DJ Judge Approves $861M JP Morgan Settlement With Lehman Trustee
By Joseph Checkler
Of DOW JONES DAILY BANKRUPTCY REVIEW
A judge on Thursday approved a settlement that calls for J.P. Morgan Chase & Co. (JPM) to pay $861 million in cash and securities to customers of Lehman Brothers Holdings Inc.'s (LEHMQ) liquidating U.S. broker-dealer business.
Judge James Peck of U.S. Bankruptcy Court in Manhattan signed off on the settlement, the largest to date reached by James W. Giddens, the trustee winding down Lehman's U.S. brokerage.
"I'm satisfied that this is indeed an excellent result," Peck said of the "complicated settlement." He added, "This is obviously a very substantial step forward of the LBI liquidation." LBI is the brokerage subsidiary, Lehman Brothers Inc.
Hughes Hubbard & Reed LLP's Jeffrey Coleman, a lawyer for the trustee, said the avoidance of long litigation and the fact that most of the money will be paid in cash made it a great deal.
"The court's approval of the J.P. Morgan agreement marks a milestone in the administration of the LBI Estate to recover assets to pay customer claims," Giddens, also a Hughes Hubbard & Reed partner, said in a statement.
Former Lehman customers will receive all of the $861 million, $755 million of which is in cash. No parties objected to the settlement.

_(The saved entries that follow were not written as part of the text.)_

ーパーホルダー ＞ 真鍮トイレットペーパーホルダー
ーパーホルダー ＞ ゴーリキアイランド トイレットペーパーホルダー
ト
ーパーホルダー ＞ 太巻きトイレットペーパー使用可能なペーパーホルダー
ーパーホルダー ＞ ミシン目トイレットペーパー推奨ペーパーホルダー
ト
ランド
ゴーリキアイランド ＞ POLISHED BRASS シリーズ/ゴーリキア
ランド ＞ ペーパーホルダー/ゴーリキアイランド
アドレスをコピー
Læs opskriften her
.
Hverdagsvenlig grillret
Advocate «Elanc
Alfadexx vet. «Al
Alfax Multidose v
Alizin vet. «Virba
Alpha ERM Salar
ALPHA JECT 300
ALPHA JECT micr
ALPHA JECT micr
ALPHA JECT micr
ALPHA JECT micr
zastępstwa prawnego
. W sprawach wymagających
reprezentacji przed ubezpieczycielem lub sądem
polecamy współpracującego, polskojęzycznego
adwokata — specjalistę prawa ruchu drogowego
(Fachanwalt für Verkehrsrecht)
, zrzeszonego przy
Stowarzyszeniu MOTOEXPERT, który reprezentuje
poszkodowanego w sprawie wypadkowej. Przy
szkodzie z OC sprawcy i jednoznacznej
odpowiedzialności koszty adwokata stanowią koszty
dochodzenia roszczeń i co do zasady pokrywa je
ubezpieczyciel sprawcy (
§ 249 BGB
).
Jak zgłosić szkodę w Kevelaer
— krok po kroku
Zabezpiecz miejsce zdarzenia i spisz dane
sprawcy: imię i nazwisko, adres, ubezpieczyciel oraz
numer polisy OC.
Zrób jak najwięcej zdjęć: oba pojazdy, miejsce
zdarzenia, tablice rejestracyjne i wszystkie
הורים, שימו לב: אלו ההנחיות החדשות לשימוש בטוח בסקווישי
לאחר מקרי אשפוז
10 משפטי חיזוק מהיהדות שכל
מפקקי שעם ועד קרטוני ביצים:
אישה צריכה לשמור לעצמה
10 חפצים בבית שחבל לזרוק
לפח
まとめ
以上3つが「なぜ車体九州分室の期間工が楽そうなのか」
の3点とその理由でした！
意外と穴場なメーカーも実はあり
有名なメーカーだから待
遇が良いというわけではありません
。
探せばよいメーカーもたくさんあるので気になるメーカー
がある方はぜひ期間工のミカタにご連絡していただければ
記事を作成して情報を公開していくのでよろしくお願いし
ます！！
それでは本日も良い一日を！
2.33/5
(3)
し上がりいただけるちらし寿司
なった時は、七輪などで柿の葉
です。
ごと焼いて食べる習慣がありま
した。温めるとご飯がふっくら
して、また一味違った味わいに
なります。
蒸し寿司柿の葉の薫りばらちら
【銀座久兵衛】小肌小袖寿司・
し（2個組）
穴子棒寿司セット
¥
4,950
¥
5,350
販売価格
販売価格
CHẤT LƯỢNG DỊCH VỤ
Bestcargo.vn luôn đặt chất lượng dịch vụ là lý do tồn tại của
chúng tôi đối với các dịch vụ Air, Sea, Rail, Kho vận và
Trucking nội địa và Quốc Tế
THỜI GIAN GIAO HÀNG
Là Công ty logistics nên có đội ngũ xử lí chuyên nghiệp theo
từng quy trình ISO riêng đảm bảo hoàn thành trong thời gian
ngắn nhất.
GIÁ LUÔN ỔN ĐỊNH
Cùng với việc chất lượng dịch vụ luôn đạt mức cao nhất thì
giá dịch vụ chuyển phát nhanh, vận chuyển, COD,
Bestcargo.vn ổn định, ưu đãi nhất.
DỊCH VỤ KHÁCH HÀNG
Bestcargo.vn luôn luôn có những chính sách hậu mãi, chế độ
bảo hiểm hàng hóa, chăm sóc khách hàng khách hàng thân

The deal largely settles the outstanding claims the trustee has against J.P. Morgan but doesn't affect disputes between J.P. Morgan and Lehman Brothers Holdings. The holding company and J.P. Morgan are embroiled in two pending multibillion-dollar lawsuits.
The settlement, announced in April, came after the conclusion of the trustee's two-year investigation into J.P. Morgan's actions as the principal clearing bank for Lehman's broker-dealer business.
The assets J.P. Morgan will turn over predominately come from cash and securities held in Lehman brokerage accounts that the bank had set aside pending a resolution with the trustee, J.P. Morgan said in a statement.
The settlement "will have no material financial impact" on the bank, J.P. Morgan said back in April.
According to court papers, much of the trustee's claims against J.P. Morgan stem from securities the bank held but didn't liquidate following Lehman Brothers' collapse.
J.P. Morgan disagreed with some of the trustee's findings but consented to turning over most of those funds in order to settle the dispute.
The trustee controls a $20 billion pool of assets, but how those funds will be divided between the broker-dealer's estate and customers is still to be determined.
Giddens is winding down Lehman's broker-dealer business under the authority of the Securities Investor Protection Corp., which governs the liquidation of failed brokerage firms.
His team has transferred some 110,000 brokerage accounts with a value of more than $92 billion out of Lehman Brothers following the investment bank's collapse in 2008. The bulk of the Lehman customer accounts, with assets of more than $40 billion, have been transferred to Barclays PLC.
The broker-dealer's bankruptcy case is being administered separately from Lehman Brothers Holdings' Chapter 11 proceeding.
(Dow Jones Daily Bankruptcy Review covers news about distressed companies and those under bankruptcy protection.)